Said Didu, mantan Sekretaris Meneg BUMN 2004-2012, mengatakan hal itu dalam Diskusi Publik bertemakan "Selamatkan BUMN sebagai Benteng Ekonomi Nasional", Rabu (12/11/2018).
"BUMN itu milik negara, bukan badan milik penguasa. Seperti halnya Tentara Nasional Indonesia, bukan Tentara Penguasa Indonesia. Ini harus kita klirkan," katanya.
Dia menunjuk contoh penugasan pemerintah terhadap BUMN, yang membuat BUMN merugi.
PT Pertamina (Persero) yang harus menanggung beban akibat menjual BBM premium di bawah harga keekonomian. Pertamina pun harus menanggung nilai selisih dari harga keekonomisan.
PT PLN (Persero) yang juga terbebani keputusan pemerintah yang tidak memperbolehkan PLN menaikan tarif dasar listrik hingga tahun 2019.
Sementara di pihak lain, harga BBM dan batu bara naik.
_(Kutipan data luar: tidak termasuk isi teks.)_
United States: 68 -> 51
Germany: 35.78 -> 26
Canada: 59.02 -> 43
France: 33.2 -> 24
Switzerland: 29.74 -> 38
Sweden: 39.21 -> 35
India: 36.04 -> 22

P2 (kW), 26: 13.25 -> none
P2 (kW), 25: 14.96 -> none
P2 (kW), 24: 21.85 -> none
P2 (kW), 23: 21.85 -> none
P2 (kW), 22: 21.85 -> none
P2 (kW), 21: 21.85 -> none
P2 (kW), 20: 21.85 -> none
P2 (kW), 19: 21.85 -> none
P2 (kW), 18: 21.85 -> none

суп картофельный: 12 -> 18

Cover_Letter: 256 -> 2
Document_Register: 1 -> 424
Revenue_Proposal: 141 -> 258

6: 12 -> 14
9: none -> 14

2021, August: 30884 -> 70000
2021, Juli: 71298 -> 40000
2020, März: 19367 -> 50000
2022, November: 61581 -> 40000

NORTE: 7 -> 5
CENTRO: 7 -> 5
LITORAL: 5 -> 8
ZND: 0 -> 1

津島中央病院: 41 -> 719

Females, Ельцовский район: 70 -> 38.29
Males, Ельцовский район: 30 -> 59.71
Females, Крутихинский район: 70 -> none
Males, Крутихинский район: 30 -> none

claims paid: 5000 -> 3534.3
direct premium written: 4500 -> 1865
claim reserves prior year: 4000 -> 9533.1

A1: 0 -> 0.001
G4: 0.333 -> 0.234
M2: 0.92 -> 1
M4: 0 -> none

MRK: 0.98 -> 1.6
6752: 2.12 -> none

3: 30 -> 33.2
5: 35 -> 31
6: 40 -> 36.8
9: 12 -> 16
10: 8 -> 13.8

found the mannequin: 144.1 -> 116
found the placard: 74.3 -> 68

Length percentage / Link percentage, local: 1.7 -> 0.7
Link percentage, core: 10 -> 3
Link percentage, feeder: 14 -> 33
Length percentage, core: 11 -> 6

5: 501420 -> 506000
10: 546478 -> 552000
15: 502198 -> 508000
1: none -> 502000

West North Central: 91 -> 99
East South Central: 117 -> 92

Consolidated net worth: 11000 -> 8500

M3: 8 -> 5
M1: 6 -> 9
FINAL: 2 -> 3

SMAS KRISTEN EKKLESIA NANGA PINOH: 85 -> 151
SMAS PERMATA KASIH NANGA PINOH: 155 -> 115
Keuangan perseroan akhirnya menanggung beban berat.
Walaupun belakangan pemerintah menetapkan DMO batub bara.
“Apabila ada penugasan kepada BUMN tidak ekonomis, pemerintah harusnya mengganti (dengan APBN). Nyatanya tidak, kerugian itu ditanggung oleh BUMN,” ungkapnya.
Dia mengingatkan apabila BUMN sudah mendapat intervensi untuk kepentingan politik, maka kehancuran perusahaan plat merah tinggal menunggu waktu.
"Seperti yang terjadi saat ini, sebagian BUMN sudah terlilit utang besar".
Said mengemukakan berdasarkan data Kementerian BUMN saat rapat dengan Komisi VI DPR pada 3 Desember lalu, hingga akhir September 2018, total utang BUMN Indonesia mencapai Rp 5.271 Triliun.
Dari jumlah tersebut, sebesar Rp 3.311 triliun disumbang dari BUMN sektor keuangan, dengan komponen terbesarnya berupa dana pihak ketiga (DPK) perbankan yang mencapai 74% dari total utang.